Since GWP was about 86.1 trillion USD in 2018, according to the World Bank, this means that PwC thinks that artificial intelligence is already contributing more than 2% of our gross world product, four times more than you expected would be claimed by 2026!
I am highly skeptical. Which chatbots are you imagining here?
The problem with some of your predictions is that I don’t know how to operationalize them. For example, does L4 self-driving count? What about L3? What source can be used to resolve this question? I’m not currently aware of any source that counts the number of trips done in automobiles in the US, and tabulates them by car type (or self-driving status). So, to bet, we’d either need to get a source, or come up with a different way of operationalizing the question.

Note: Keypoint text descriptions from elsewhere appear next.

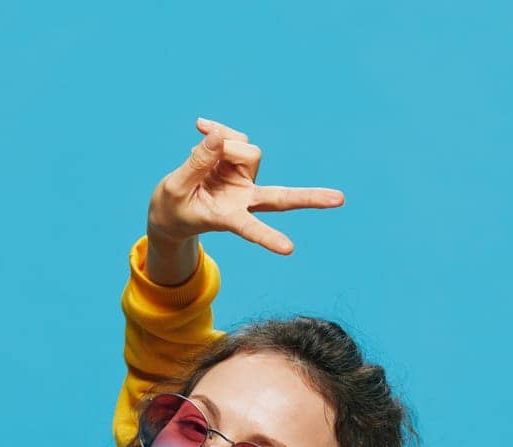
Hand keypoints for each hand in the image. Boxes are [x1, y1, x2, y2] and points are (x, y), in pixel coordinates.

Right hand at [147, 115, 344, 256]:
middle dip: (309, 198)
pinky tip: (200, 129)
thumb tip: (219, 134)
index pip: (251, 228)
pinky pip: (235, 136)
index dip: (267, 237)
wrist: (172, 207)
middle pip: (281, 198)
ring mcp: (245, 181)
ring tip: (198, 153)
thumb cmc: (172, 207)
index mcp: (228, 218)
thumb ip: (196, 163)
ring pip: (247, 150)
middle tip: (340, 200)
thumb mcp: (174, 187)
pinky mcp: (240, 161)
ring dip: (223, 145)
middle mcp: (244, 201)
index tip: (288, 250)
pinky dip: (217, 130)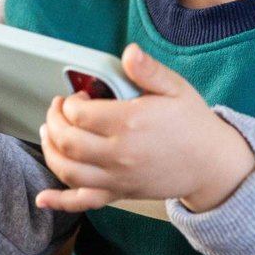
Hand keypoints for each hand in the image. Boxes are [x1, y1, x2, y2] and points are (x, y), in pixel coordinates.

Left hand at [35, 43, 254, 212]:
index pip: (80, 114)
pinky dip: (59, 202)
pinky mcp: (119, 193)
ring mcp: (117, 178)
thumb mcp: (175, 89)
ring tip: (48, 134)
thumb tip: (129, 52)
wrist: (211, 164)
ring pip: (67, 170)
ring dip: (49, 151)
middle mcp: (119, 154)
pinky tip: (43, 198)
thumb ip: (148, 70)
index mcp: (130, 123)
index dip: (70, 103)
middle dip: (53, 122)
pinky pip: (83, 202)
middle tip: (57, 110)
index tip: (76, 97)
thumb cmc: (193, 124)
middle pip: (68, 141)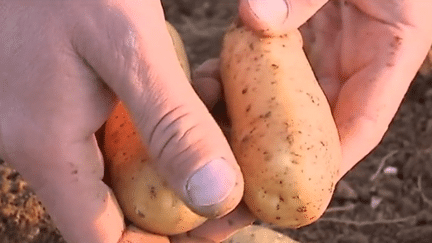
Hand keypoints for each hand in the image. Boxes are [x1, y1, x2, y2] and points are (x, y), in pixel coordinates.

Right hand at [0, 0, 244, 241]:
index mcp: (47, 147)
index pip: (102, 238)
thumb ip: (170, 122)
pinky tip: (187, 102)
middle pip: (111, 209)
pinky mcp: (56, 99)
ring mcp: (43, 122)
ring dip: (169, 165)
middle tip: (230, 191)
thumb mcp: (126, 45)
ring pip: (114, 172)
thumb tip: (216, 194)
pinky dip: (152, 131)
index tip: (211, 232)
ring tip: (220, 144)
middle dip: (174, 207)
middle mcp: (38, 145)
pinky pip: (108, 136)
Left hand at [190, 0, 431, 238]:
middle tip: (237, 187)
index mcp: (392, 54)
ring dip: (250, 121)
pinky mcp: (297, 34)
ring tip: (212, 142)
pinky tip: (211, 90)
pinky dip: (240, 80)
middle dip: (277, 156)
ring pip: (285, 100)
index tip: (285, 193)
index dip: (325, 166)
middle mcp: (356, 60)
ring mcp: (324, 48)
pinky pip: (267, 67)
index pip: (360, 128)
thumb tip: (256, 18)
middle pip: (316, 125)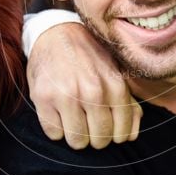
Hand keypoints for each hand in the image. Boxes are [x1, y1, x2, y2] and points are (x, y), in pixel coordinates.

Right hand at [27, 22, 142, 148]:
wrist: (56, 33)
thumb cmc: (89, 57)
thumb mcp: (115, 74)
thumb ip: (128, 104)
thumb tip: (132, 135)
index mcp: (115, 86)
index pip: (122, 134)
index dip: (114, 136)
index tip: (107, 128)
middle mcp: (93, 91)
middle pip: (99, 141)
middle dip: (95, 137)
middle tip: (88, 122)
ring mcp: (67, 95)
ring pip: (77, 141)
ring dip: (75, 135)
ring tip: (73, 118)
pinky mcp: (43, 98)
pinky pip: (54, 134)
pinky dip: (56, 129)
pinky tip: (58, 113)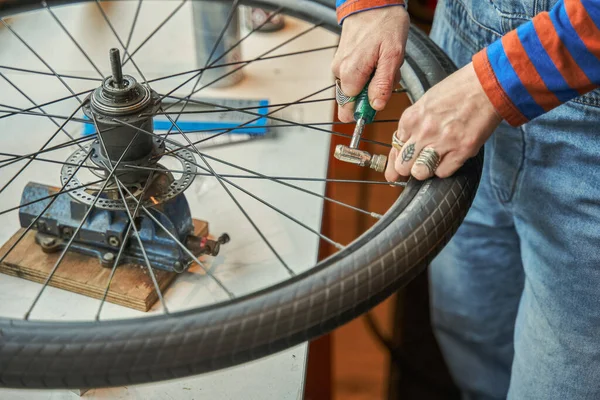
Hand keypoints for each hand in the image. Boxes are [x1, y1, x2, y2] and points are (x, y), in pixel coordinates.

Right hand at [331, 6, 408, 122]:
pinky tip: (376, 59)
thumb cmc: (385, 25)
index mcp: (350, 74)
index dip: (367, 107)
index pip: (351, 109)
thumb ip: (383, 84)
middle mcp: (339, 72)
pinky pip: (353, 77)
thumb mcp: (392, 55)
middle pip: (353, 100)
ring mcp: (338, 66)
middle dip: (370, 94)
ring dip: (371, 82)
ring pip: (355, 89)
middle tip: (384, 74)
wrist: (373, 3)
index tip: (379, 97)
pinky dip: (367, 73)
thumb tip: (376, 106)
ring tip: (382, 62)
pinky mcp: (340, 62)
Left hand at [384, 63, 502, 181]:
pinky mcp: (462, 150)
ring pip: (420, 173)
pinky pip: (443, 173)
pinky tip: (449, 157)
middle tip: (417, 161)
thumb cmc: (458, 90)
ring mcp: (443, 142)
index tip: (404, 157)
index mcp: (411, 118)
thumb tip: (401, 146)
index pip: (395, 148)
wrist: (488, 84)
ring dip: (425, 170)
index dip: (399, 155)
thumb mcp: (426, 102)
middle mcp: (424, 131)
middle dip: (408, 166)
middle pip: (402, 166)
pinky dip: (444, 168)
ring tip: (433, 160)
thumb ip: (412, 124)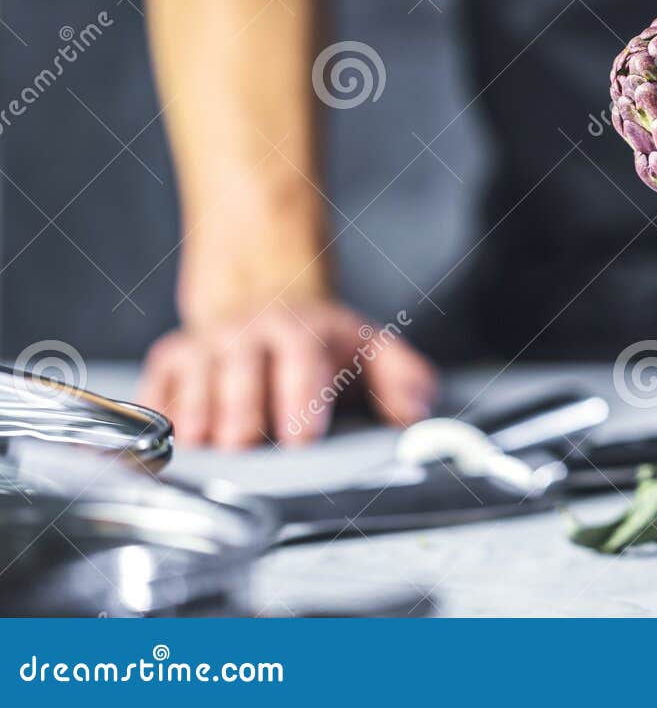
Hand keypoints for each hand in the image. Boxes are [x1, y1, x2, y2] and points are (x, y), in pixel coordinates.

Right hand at [137, 300, 436, 448]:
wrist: (266, 297)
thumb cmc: (323, 345)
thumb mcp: (374, 350)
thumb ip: (404, 381)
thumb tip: (415, 417)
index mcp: (304, 331)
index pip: (302, 359)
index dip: (301, 396)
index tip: (303, 434)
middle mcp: (249, 335)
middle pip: (240, 373)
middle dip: (242, 410)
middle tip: (246, 444)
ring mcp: (206, 347)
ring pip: (196, 382)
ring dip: (198, 416)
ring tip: (205, 445)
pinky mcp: (170, 362)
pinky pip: (156, 390)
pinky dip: (156, 417)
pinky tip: (162, 445)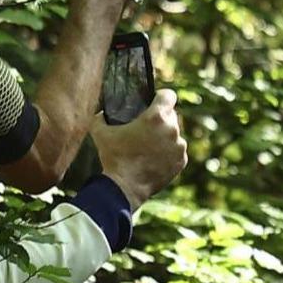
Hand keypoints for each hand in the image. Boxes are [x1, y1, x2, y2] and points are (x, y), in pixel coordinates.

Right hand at [92, 89, 185, 206]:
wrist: (125, 187)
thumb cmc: (113, 157)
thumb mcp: (101, 132)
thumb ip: (101, 116)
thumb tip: (102, 113)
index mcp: (156, 117)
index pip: (168, 95)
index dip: (160, 97)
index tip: (154, 102)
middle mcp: (172, 129)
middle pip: (171, 115)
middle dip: (159, 119)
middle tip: (145, 128)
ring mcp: (179, 146)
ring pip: (174, 134)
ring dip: (164, 136)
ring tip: (147, 146)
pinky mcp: (182, 160)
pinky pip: (176, 150)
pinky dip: (168, 152)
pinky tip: (153, 157)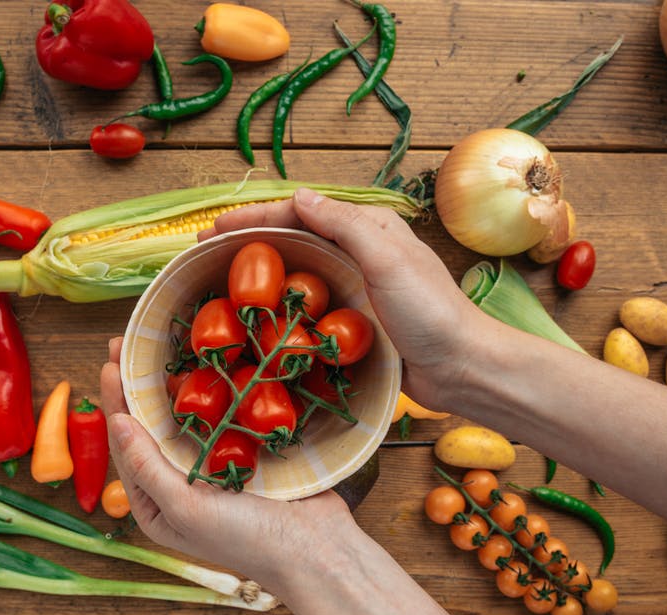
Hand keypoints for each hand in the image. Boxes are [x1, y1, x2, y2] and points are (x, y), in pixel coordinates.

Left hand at [98, 337, 353, 587]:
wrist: (316, 550)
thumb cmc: (245, 539)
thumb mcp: (186, 508)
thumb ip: (148, 467)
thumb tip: (115, 422)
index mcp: (156, 506)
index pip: (127, 447)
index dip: (116, 403)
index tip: (109, 363)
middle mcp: (179, 485)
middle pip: (150, 427)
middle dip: (136, 386)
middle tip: (124, 344)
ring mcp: (213, 466)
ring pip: (185, 418)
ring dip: (171, 383)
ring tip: (157, 347)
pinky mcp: (245, 452)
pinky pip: (221, 416)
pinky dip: (212, 391)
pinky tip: (205, 365)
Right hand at [200, 187, 490, 410]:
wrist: (460, 367)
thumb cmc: (429, 310)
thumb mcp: (387, 257)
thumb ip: (344, 224)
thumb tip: (298, 196)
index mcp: (367, 228)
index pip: (300, 212)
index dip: (255, 217)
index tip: (215, 228)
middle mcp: (358, 253)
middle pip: (292, 239)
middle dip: (248, 242)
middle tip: (206, 253)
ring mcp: (354, 288)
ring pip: (296, 272)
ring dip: (259, 273)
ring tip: (220, 283)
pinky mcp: (351, 322)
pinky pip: (305, 307)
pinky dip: (278, 307)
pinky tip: (255, 319)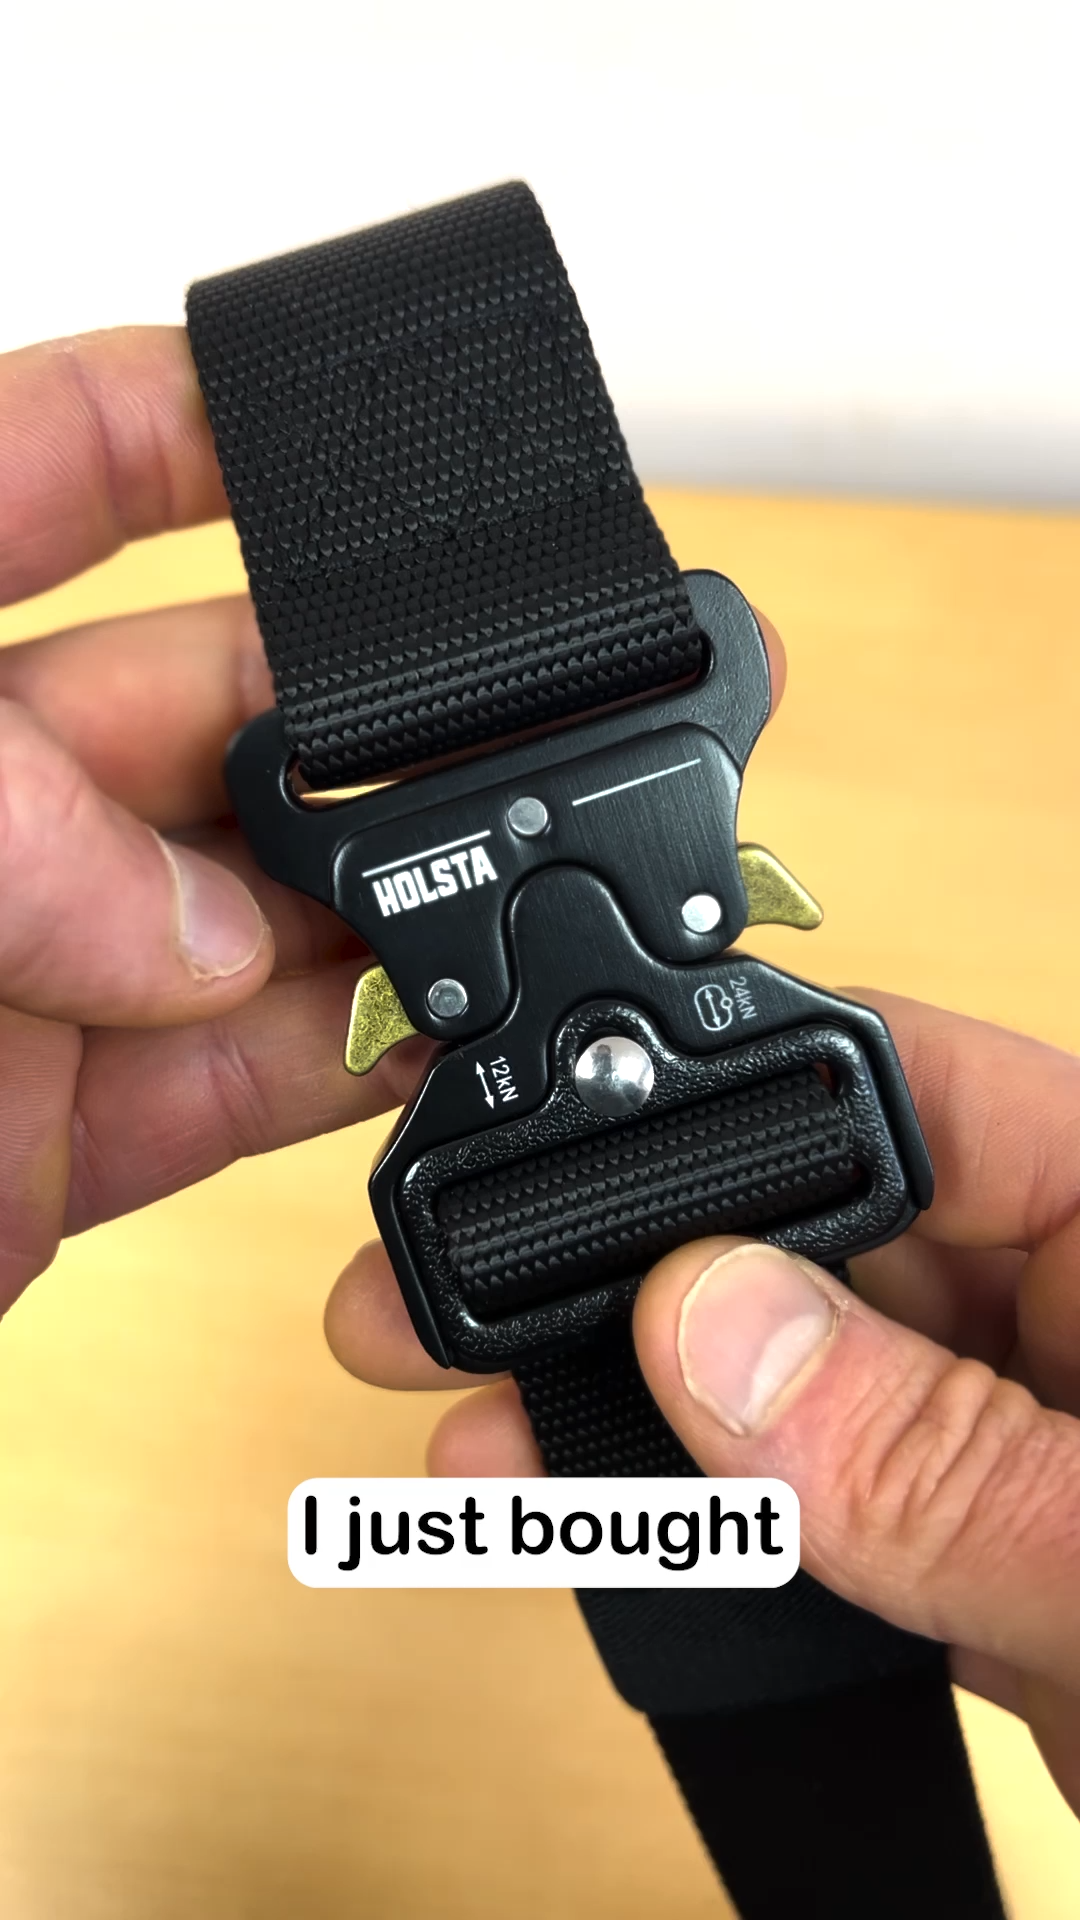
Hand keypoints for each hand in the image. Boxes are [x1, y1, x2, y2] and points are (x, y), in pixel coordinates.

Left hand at [0, 325, 431, 1314]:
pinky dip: (332, 1075)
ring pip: (234, 913)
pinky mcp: (28, 1149)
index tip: (367, 454)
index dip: (209, 432)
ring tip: (488, 909)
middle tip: (474, 756)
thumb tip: (181, 913)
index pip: (48, 466)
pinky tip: (420, 1044)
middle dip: (345, 722)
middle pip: (192, 708)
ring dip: (369, 910)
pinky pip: (221, 1093)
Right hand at [326, 994, 1079, 1817]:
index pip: (934, 1097)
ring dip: (620, 1394)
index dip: (740, 1096)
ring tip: (467, 1413)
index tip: (569, 1138)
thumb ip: (950, 1462)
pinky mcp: (980, 1547)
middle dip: (626, 1257)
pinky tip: (571, 1502)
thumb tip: (715, 1322)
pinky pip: (803, 1491)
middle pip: (817, 1224)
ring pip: (786, 1367)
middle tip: (455, 1277)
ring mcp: (1025, 1431)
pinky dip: (683, 1506)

(As an aside, I have found that a very high fraction of predictions—even among people who care a lot about betting—tend to be extremely underspecified. I think it’s a non-trivial skill to know how to operationalize bets, and most people just aren’t very good at it without lots of practice. That’s not a criticism of you :). However, I do prefer that you state your predictions very precisely because otherwise we’re just not going to be able to do the bet.)
I think you’re 100% right. Most (>>80%) of the bets I see on Long Bets, or predictions on MetaCalculus, are underspecified to the point where where a human mediator would have to make a judgement call that can be considered unfair to someone. I don’t expect that to change no matter how much work I do, unless I make bets on specific statistics from well known sources, e.g. the stock market, or the CIA World Factbook.
There are possible futures where prediction (3) is obvious. For example, if someone predicted that 50% of trips will be self driving in 2021 (many people did predict that 5 years ago) we can easily prove them wrong without having to debate whether Tesla is L2 or L5 and whether that matters. Teslas are not 50% of the cars on the road, nor are Waymos, so you can easily see that most trips in 2021 are not self driving by any definition. I think there are also future worlds were 95% of cars and trips are L5, most cars can legally autonomously drive anywhere without any humans inside, etc, and in that world there isn’t much to debate about unless you’re really petty. So we could make bets hoping that things will be that obvious, but I don’t think either of us want to do the work to avoid this kind of ambiguity.
I’m happy to consider my bets as paid in Bayes points without any need for future adjudication. So, for all the Bayes points, I’d love to hear what your equivalent predictions are for 2026.
For what it’s worth, here’s my revised (3): Greater than 10% of cars on the road will be legally capable of either L4/L5 OR legally L2/L3 but disengagements will be uncommon, less than once in a typical trip. (Meaning, if you watch a video from the AI DRIVR YouTube channel, there’s less than one disengagement per 20 minutes of driving time.)
To be clear, I have spent a ton of time on Metaculus and I find this impression incorrect. I have spent comparatively little time on Long Bets but I think it’s also wrong there for the most part.
I think you may have accidentally called out parties who are, in my opinion, exemplars of what solid prediction platforms should look like. There are far, far worse parties that you could have called out.